If more than 1% of your time is in GC you are doing something very wrong.

I know that it’s asking a lot, but any chance that you can post a minimum reproducible sample? From what I know it is quite smelly...

I don't have access to this codebase now but I'll try to write some benchmark.

If you manage to do it would be awesome, otherwise thanks a lot anyway for the effort :) I’m just curious to understand why it happens because it’s exactly the opposite of what I would expect. The only explanation that comes to my mind is excessive gc as someone else already mentioned, but it would be interesting to see the original code.

I started doing it but yes, it's too much effort to get two full benchmarks, I'm sorry :). But I think it went down to the inefficiency of String.split(): https://stackoverflow.com/questions/37007189/string-split-te... and generally the Java's String built-in methods not being GC-friendly: https://stackoverflow.com/questions/20336459/garbage-friendl.... I'm guessing that when such parts can be coded in a non-VM environment (CPython/PyPy runtime) they can be made much faster, and Java to these days has the standard library coded in pure Java?
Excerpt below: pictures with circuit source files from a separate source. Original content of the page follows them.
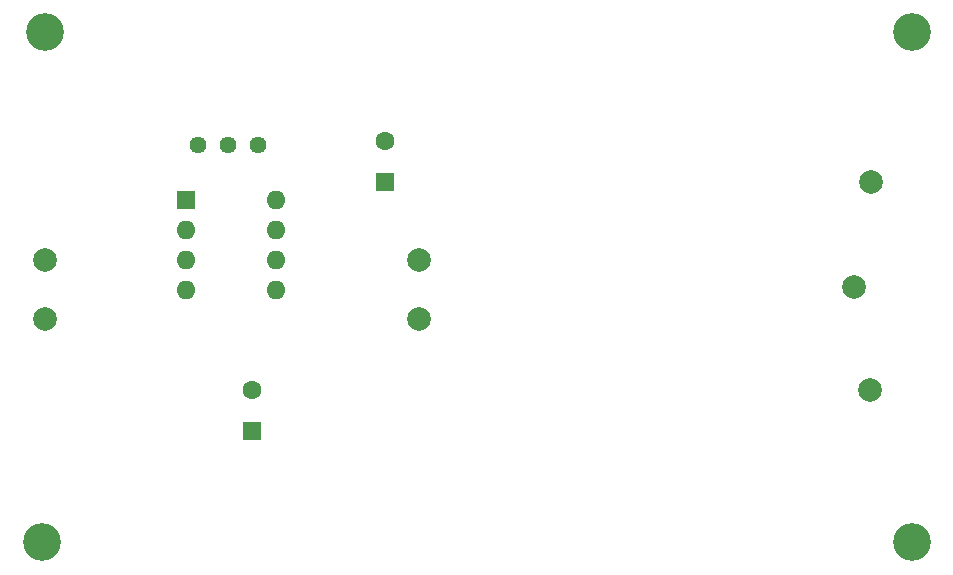
<source format=gbr>
G04 #@! TF.GenerationSoftware,KiCad,Pcbnew,(5.1.10-0-10_14)*
G04 #@! TF.CreationDate,2021-10-31T18:18:55+01:00*
G04 #@! TF.ProjectId,pre-amp-opa627,7072652d-616d-4702-9d6f-70613632372e,rev?*
G04 #@! TF.SameCoordinates,Original*
G04 #@! TF.FileFunction,Soldermask,Bot*
G04 #@! TF.FilePolarity,Negative*
%FSLAX46Y46*%
G04 Gerber Fmt 4.6, Leading zero omitted, Abs format (unit mm)*
G04 Created by KiCad (PCBNEW (5.1.10-0-10_14)) date 2021-10-31 18:18:55*
%MOMM*%
%LPD*%
G01*
G04 APERTURE LIST*
%ADD10C,1.440000*%
%ADD11O,1.600000X1.600000*%
%ADD12R,1.600000X1.600000*%
%ADD13C,1.600000*%
%ADD14C,2.000000*%
%ADD15C,3.200000*%
G04 APERTURE END LIST*
D10*
X144272000Y-109855000D03*
X141732000Y-109855000D03*
X139192000Y-109855000D03*
D11*
X145796000Y-114490500D03*
X138176000Y-122110500D03*
X145796000Y-117030500D03*
X138176000Y-119570500D03*
X145796000Y-119570500D03*
X138176000Y-117030500D03*
X145796000Y-122110500D03*
D12*
X138176000Y-114490500D03*
D13*
X143827500Y-130619500D03*
D12*
X143827500Y-134119500D03*
D13*
X155067000Y-109530000D03*
D12*
X155067000Y-113030000D03*
D14*
X194754500Y-121920000D03*
X196215000Y-113030000D03*
X196088000Y-130619500D03*
X157924500Y-124587000D03*
X157924500Y-119570500D03*
X126301500Y-124587000D03*
X126301500Y-119570500D03*
D15*
X126238000Y-100330000D03*
X125984000Y-143510000D03*
X199644000Y-143510000D03*
X199644000Y-100330000D03*
M02*

</source>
CPython and PyPy are both VMs, similarly to the JVM.

I meant the inside of a VM (its implementation), which is coded in C/RPython. Java's VM is coded in C++, but I don't think C++ is used for any regular library functions, while C is used heavily for Python's stdlib.
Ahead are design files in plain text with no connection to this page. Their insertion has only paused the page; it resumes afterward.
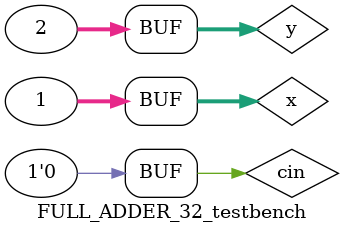
<source format=v>
`define DELAY 20
module FULL_ADDER_32_testbench();

reg [31:0] x;
reg [31:0] y;
reg cin;
wire cout;
wire [31:0] resadder;

FULL_ADDER_32 fa32tb(resadder, cout, x, y, cin);
initial begin
x = 32'h00000000; y = 32'h00000000; cin =1'b1;
#`DELAY;
x = 32'h00000000; y = 32'h00000000; cin =1'b0;
#`DELAY;
x = 32'h00000001; y = 32'h00000002; cin =1'b0;
#`DELAY;
end

initial
begin
$monitor("x =%32b, y =%32b, cin=%1b cout=%1b res=%32b", x, y, cin, cout ,resadder);
end

endmodule
</source>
Not all JVMs are implemented in C++.

It is a specification with multiple implementations, some of them are even bootstrapped in Java.


Yes, Java has nothing like C# Span to avoid these kind of problems, but I thought that also python would be affected in a similar way... Anyway, thanks for sharing.

The fact that a singular implementation was better than java says less about the languages and more about the particular software.


I had a binary parser written in Python that took around 30 seconds on typical input on CPython. PyPy took that down to about 10 seconds. Rewriting it in C# took it down to 200 ms.

If this was using a loop processing a single byte in an iteration I would expect a greater speedup on PyPy. I've seen 100x speedup in such cases.

Not single byte, but individual fields (float32/int32/string etc). Yes, I expected a much more significant speed-up as well. It's probably because a lot of that code was driven by reflection-type techniques.

Curiously, IronPython did better than anything (but still slow). Haven't tried Jython.

Compiling the whole thing with Cython was less effective than PyPy.


Yes, reflection voids many JIT paths in PyPy, AFAIK. Maybe it was worth rewriting the Python code to get rid of the reflection?